Emilio Medina logró germinar una variedad antigua que permanecía guardada en tarros y defiende su valor por sabor, tamaño y memoria agrícola familiar.
Redactor: Camila Herrera R.
Editor: Eduardo Schmitz
El agricultor Emilio Medina ha conseguido recuperar una variedad antigua de tomate a partir de semillas conservadas desde el año 1916. El hallazgo comenzó como un proyecto personal para rescatar una identidad genética que consideraba en riesgo de pérdida y terminó con la germinación de unas seis matas de tomate procedentes de semillas guardadas durante más de un siglo.
Medina explicó en Informativos Telecinco que su objetivo era recuperar la huerta de sus bisabuelos. La oportunidad apareció cuando un conocido le avisó de que había encontrado tarros con semillas almacenadas que databan de 1916. Las variedades que buscaba no estaban disponibles en viveros y, en los bancos de semillas, la presencia de material antiguo era escasa.
Una variedad antigua con valor agrícola y familiar
El agricultor describe estos tomates como más sabrosos, rojos y grandes que los obtenidos con semillas comerciales. Su interés no se limita a la nostalgia: también apunta a la conservación de variedades locales que forman parte de la historia agrícola de cada territorio.
La recuperación de este tipo de material vegetal enlaza con el valor de las semillas como base de la producción agrícola y de la diversidad cultivada. En este caso, el resultado fue posible porque parte del material conservado mantuvo capacidad de germinación pese al tiempo transcurrido.
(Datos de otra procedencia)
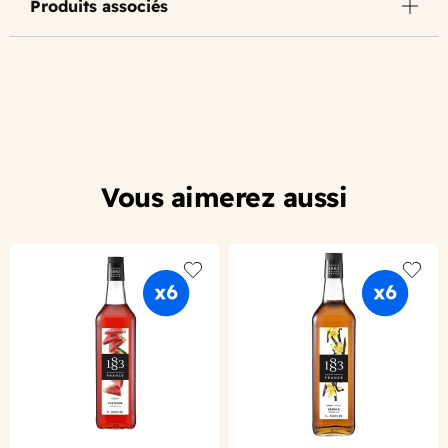
Produits associés
Vous aimerez aussi
Add to wishlist
Add to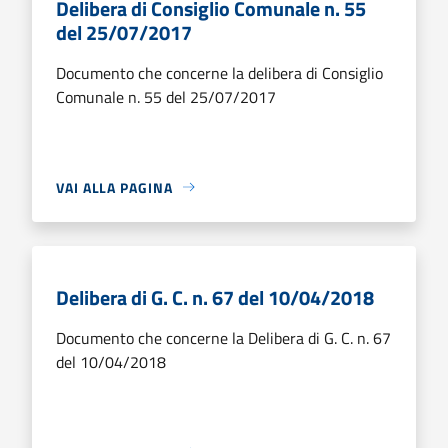
Delibera di Consiglio Comunale n. 55
del 25/07/2017
Documento che concerne la delibera di Consiglio
Comunale n. 55 del 25/07/2017
VAI ALLA PAGINA
Delibera di G. C. n. 67 del 10/04/2018
Documento che concerne la Delibera di G. C. n. 67
del 10/04/2018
Cómo sobrevivieron semillas de más de 100 años
Medina detalló que las semillas de tomate pueden resistir mucho tiempo si se mantienen en condiciones adecuadas: frío relativo, poca humedad y oscuridad. Aun así, no todas las semillas almacenadas estaban vivas. Algunas habían perdido viabilidad por el propio paso del tiempo.
El caso muestra la importancia de la conservación, pero también sus límites. El agricultor explicó que las semillas antiguas son aquellas que llevan más de 50 años almacenadas, y que algunas frutas y hortalizas pueden resistir durante largos periodos cuando se preservan en condiciones óptimas.
En el cultivo del tomate, la germinación es una fase especialmente sensible. Por eso resulta relevante la planificación del semillero, como ocurre al definir el momento exacto para sembrar tomates según el ciclo de maduración y el destino final del cultivo.
Adaptación al clima actual
Una de las preguntas centrales era si una semilla de hace más de un siglo podía desarrollarse en un clima diferente al de 1916. Medina sostuvo que sí, siempre que la planta encuentre un entorno favorable, con suelo fértil y humedad suficiente.
La adaptación de las plantas a condiciones cambiantes es también un tema presente en la investigación agrícola actual. En tomate, por ejemplo, se estudian mecanismos vinculados a la germinación bajo altas temperaturas, un reto creciente para muchos sistemas de producción.
Tomates pensados para comer, no para viajar
Medina comparó la variedad recuperada con los tomates comerciales actuales. A su juicio, los tomates antiguos estaban pensados para recogerse del huerto y consumirse directamente, no para resistir viajes prolongados durante semanas.
La variedad que consiguió rescatar presenta mayor tamaño, piel más fina, carne más blanda y sabor más intenso. En cambio, los tomates comerciales actuales suelen ser más robustos y resistentes, una característica útil para la distribución, pero que puede afectar atributos como calidad y sabor.
La experiencia también recuerda la relevancia de las huertas como espacios de producción, conservación de saberes y recuperación de prácticas agrícolas familiares.
La lechuga “oreja de mulo”, otro rescate pendiente
El trabajo de Medina no se limita al tomate de 1916. También cultiva y conserva la lechuga conocida como “oreja de mulo”, una hortaliza típica de Palencia que intenta mantener sin cruces con otras variedades para preservar una versión lo más fiel posible a la anterior a las modificaciones comerciales actuales.
La misma lógica se aplica al resto de semillas antiguas que mantiene plantadas: conservarlas, multiplicarlas y evitar que desaparezcan materiales agrícolas ligados a territorios concretos y a formas tradicionales de cultivo.